### WHAT YOU NEED TO DO
Go through each line of the records below and count those with the word "from". Give only the count.

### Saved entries
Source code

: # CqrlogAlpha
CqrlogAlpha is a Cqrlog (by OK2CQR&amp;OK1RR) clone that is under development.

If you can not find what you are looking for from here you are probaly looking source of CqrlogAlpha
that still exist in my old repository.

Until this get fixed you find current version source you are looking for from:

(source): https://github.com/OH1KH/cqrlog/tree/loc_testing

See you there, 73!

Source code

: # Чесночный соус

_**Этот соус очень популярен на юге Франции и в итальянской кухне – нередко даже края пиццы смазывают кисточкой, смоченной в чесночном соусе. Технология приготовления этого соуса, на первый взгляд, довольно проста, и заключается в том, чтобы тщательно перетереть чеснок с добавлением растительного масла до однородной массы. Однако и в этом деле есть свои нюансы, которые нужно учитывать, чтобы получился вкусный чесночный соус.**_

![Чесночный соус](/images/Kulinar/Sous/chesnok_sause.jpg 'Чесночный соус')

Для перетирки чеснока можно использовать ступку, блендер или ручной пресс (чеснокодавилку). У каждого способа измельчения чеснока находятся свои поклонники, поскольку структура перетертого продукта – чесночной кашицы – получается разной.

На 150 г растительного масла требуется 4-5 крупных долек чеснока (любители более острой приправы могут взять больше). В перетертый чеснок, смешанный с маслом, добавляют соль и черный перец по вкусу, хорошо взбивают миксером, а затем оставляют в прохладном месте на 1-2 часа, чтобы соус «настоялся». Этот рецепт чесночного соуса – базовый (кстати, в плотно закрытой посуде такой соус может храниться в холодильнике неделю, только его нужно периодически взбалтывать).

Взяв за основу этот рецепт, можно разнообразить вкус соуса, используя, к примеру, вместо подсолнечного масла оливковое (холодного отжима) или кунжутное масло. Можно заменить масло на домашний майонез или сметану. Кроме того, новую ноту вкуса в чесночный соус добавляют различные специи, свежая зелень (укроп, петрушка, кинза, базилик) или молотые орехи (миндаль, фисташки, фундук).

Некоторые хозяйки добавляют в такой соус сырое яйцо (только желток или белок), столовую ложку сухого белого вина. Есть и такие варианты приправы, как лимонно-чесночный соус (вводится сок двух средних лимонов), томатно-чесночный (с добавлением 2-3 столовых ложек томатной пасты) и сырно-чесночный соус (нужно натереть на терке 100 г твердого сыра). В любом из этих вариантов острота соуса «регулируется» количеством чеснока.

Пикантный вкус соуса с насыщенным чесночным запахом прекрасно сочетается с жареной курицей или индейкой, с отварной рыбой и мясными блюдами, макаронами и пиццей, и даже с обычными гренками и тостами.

### RESULT FOR THIS EXERCISE
2